* START *

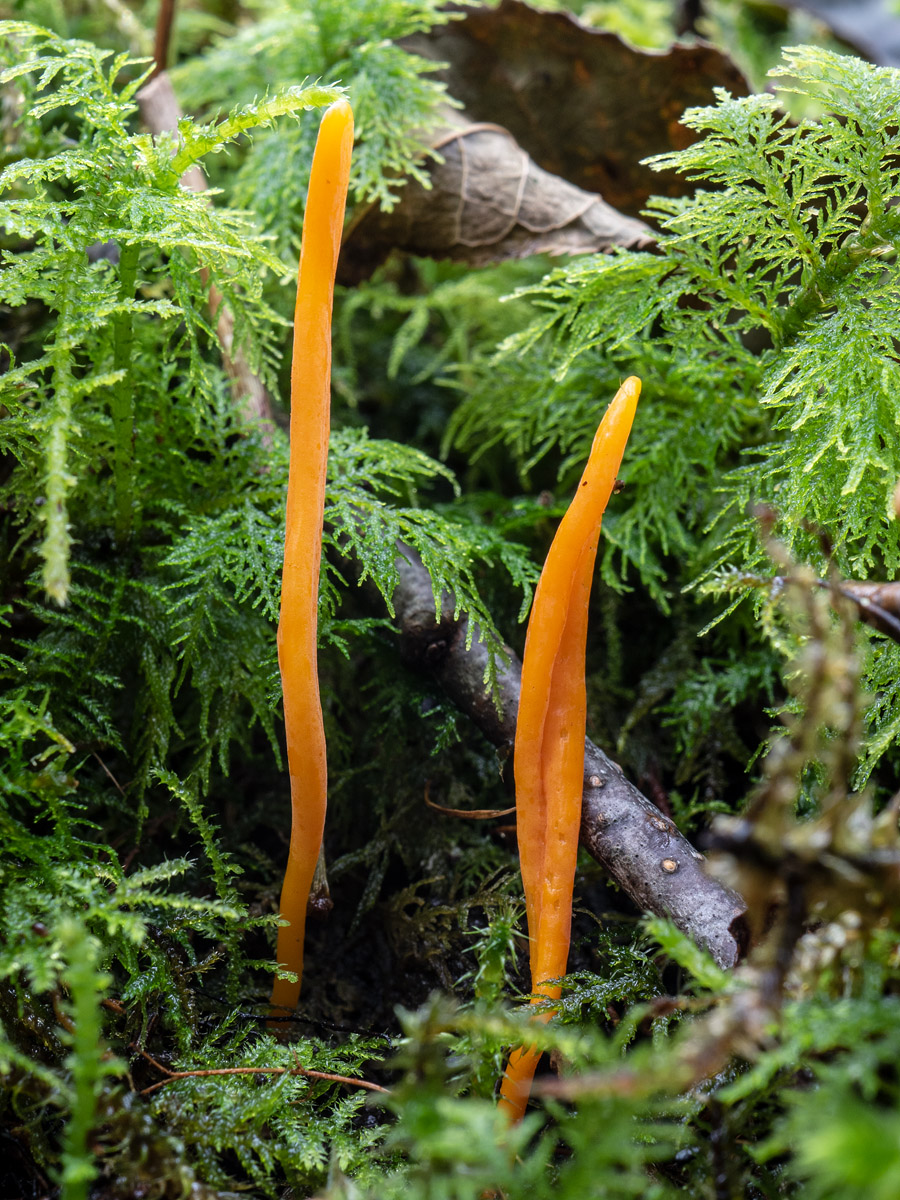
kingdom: Fungi
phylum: Basidiomycota
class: Agaricomycetes
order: Agaricales
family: Clavariaceae
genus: Clavulinopsis
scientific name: Clavulinopsis laeticolor
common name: flamme-køllesvamp
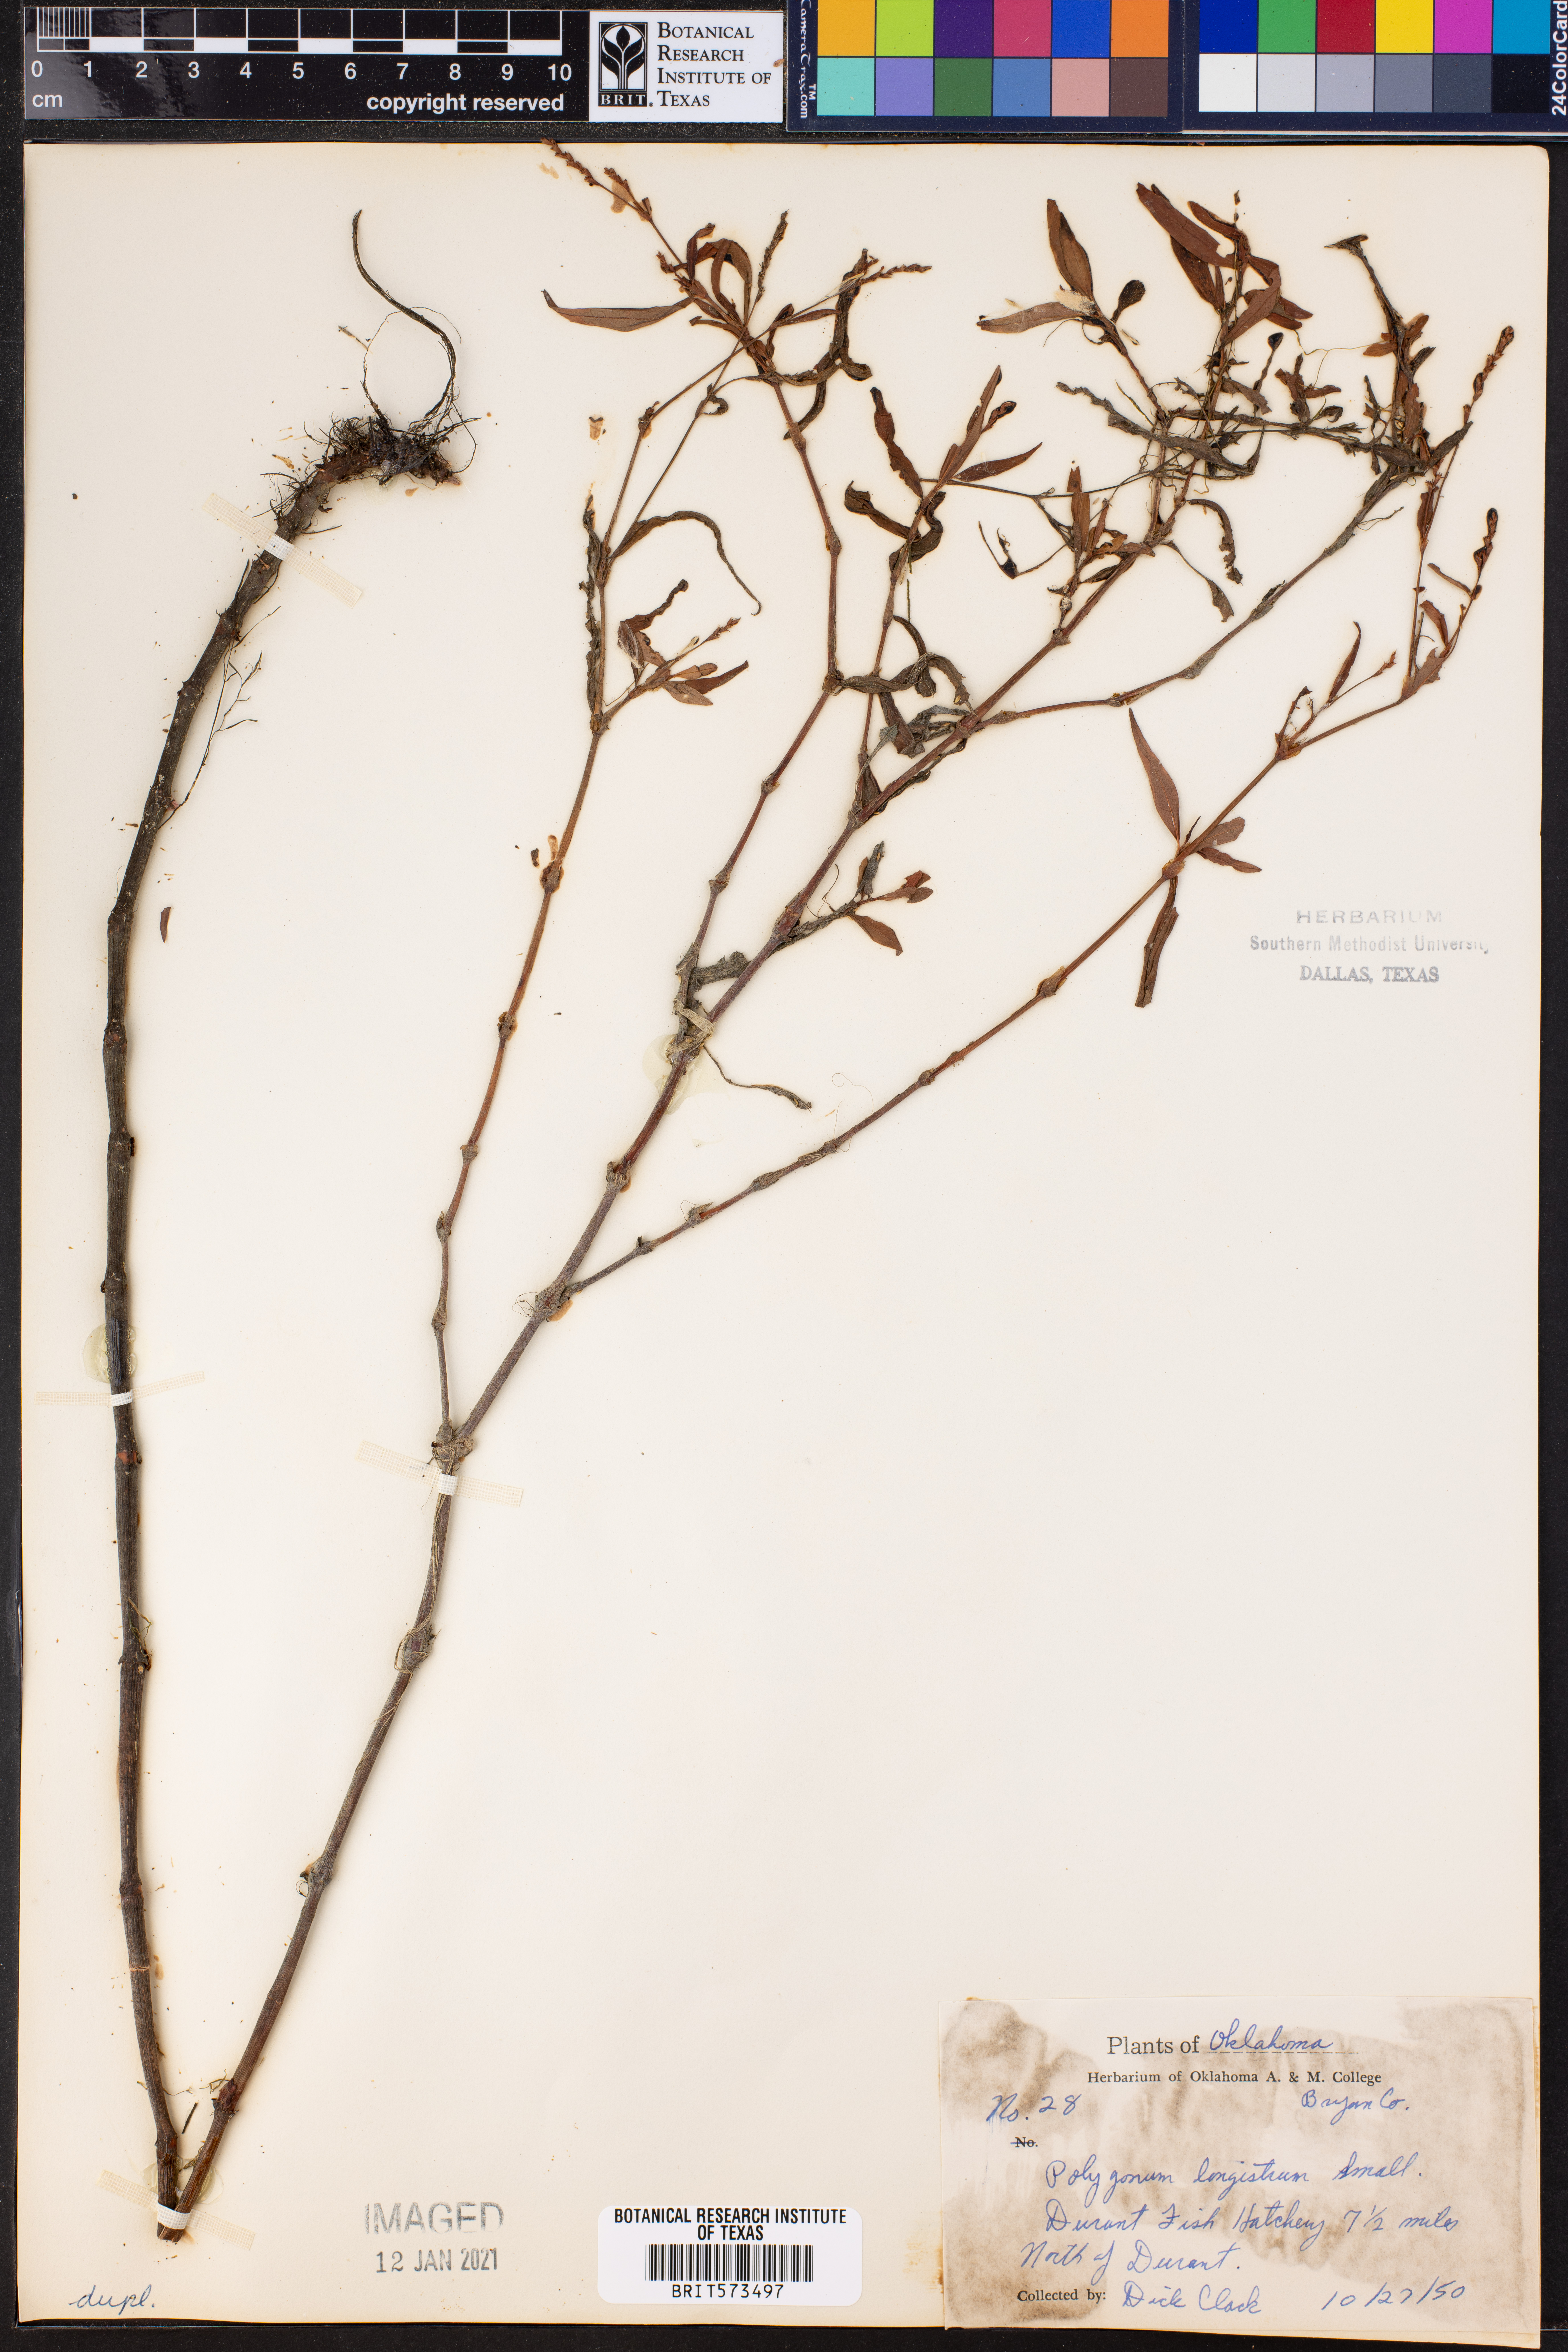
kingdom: Plantae
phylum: Tracheophyta
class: Magnoliopsida
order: Caryophyllales
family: Polygonaceae
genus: Persicaria
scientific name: Persicaria longiseta
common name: Bristly lady's-thumb
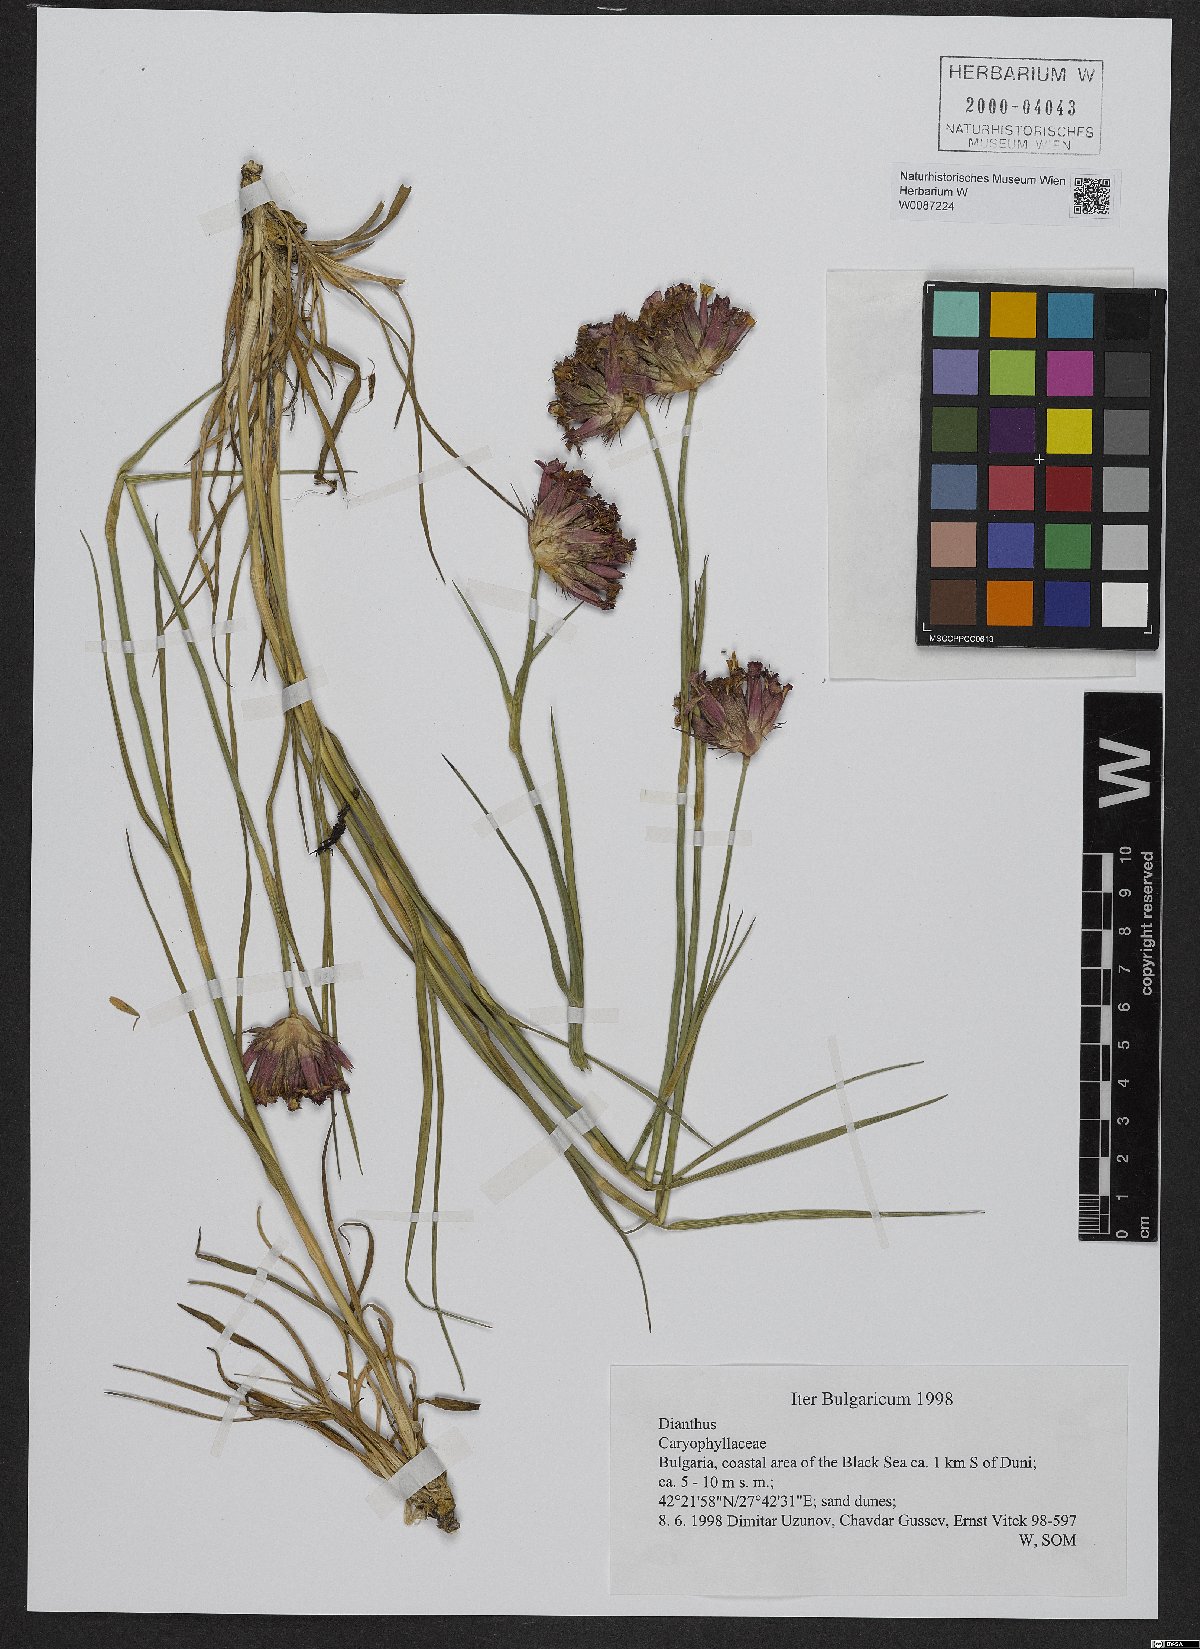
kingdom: Plantae
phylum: Tracheophyta
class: Magnoliopsida
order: Caryophyllales
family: Caryophyllaceae
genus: Dianthus
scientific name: Dianthus cruentus
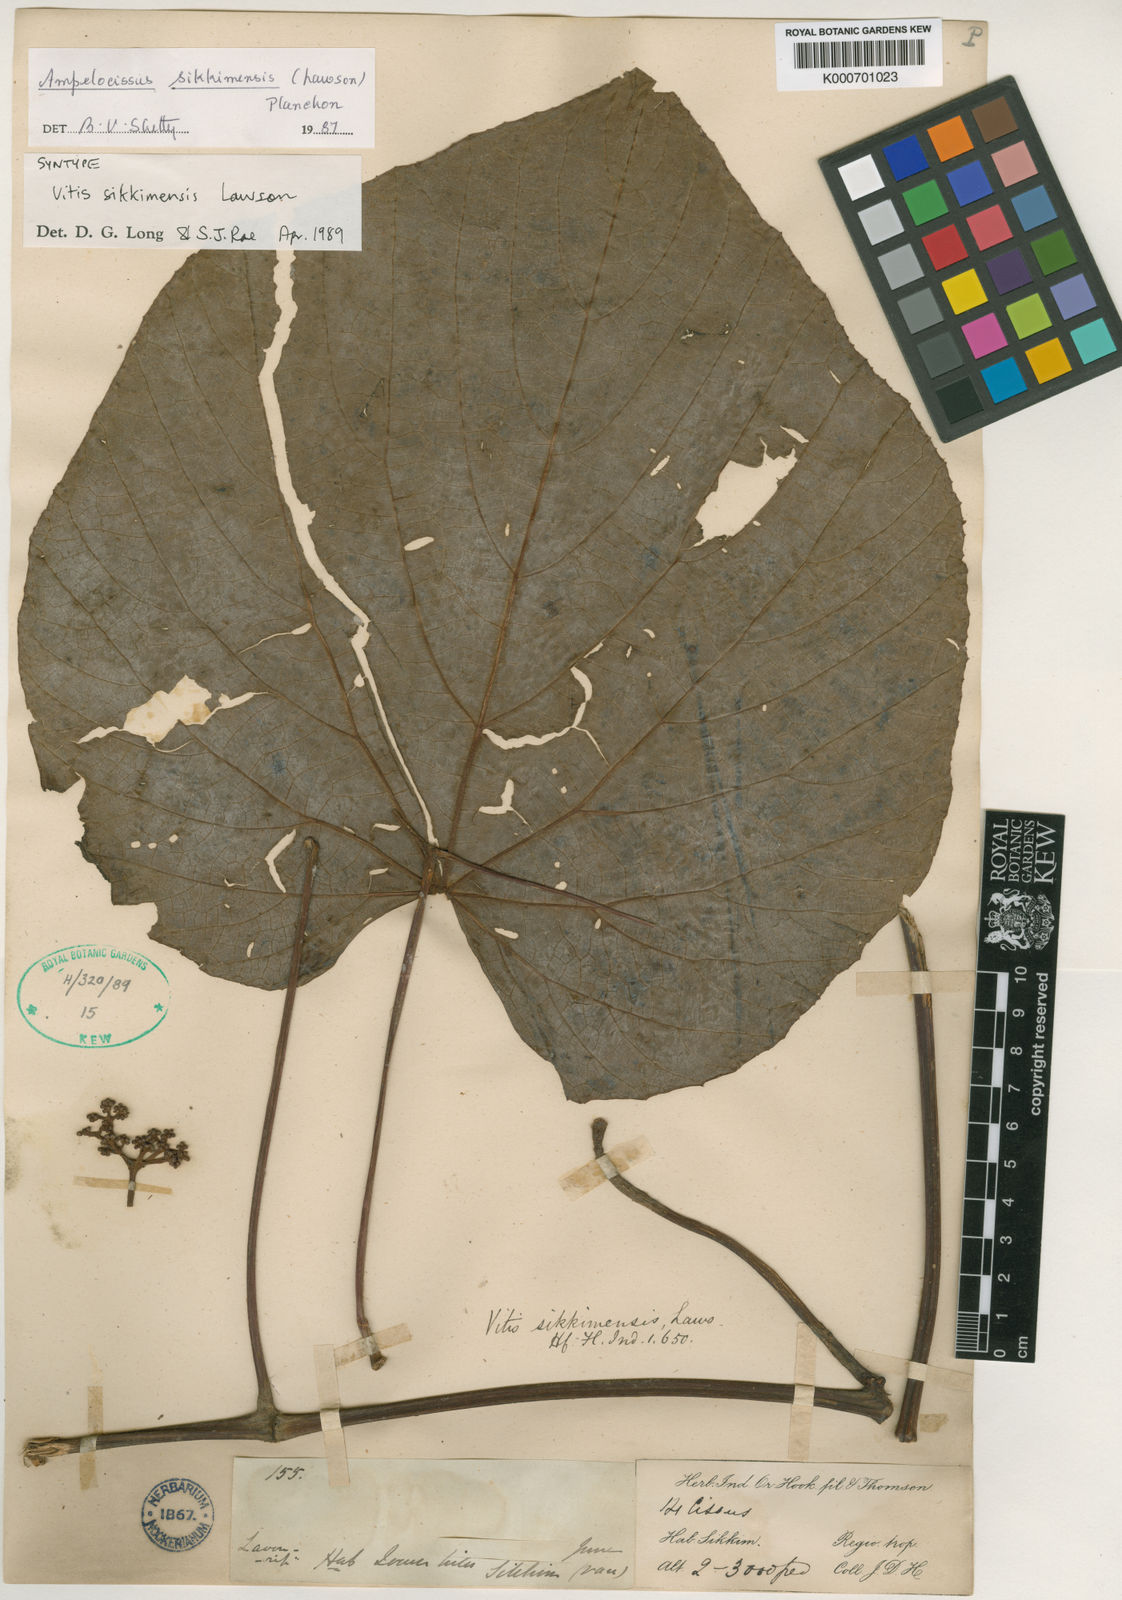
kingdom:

* END *

> Direction
Copy out every line of text in the rows above word for word, leaving out the pictures.

> Answer in full
kingdom: Fungi
phylum: Basidiomycota
class: Agaricomycetes
order: Agaricales
family: Clavariaceae
genus: Clavulinopsis
scientific name: Clavulinopsis laeticolor
common name: flamme-køllesvamp
kingdom: Plantae
phylum: Tracheophyta
class: Magnoliopsida
order: Caryophyllales
family: Polygonaceae
genus: Persicaria
scientific name: Persicaria longiseta
common name: Bristly lady's-thumb
kingdom: Plantae
phylum: Tracheophyta
class: Magnoliopsida
order: Caryophyllales
family: Caryophyllaceae
genus: Dianthus
scientific name: Dianthus cruentus
kingdom:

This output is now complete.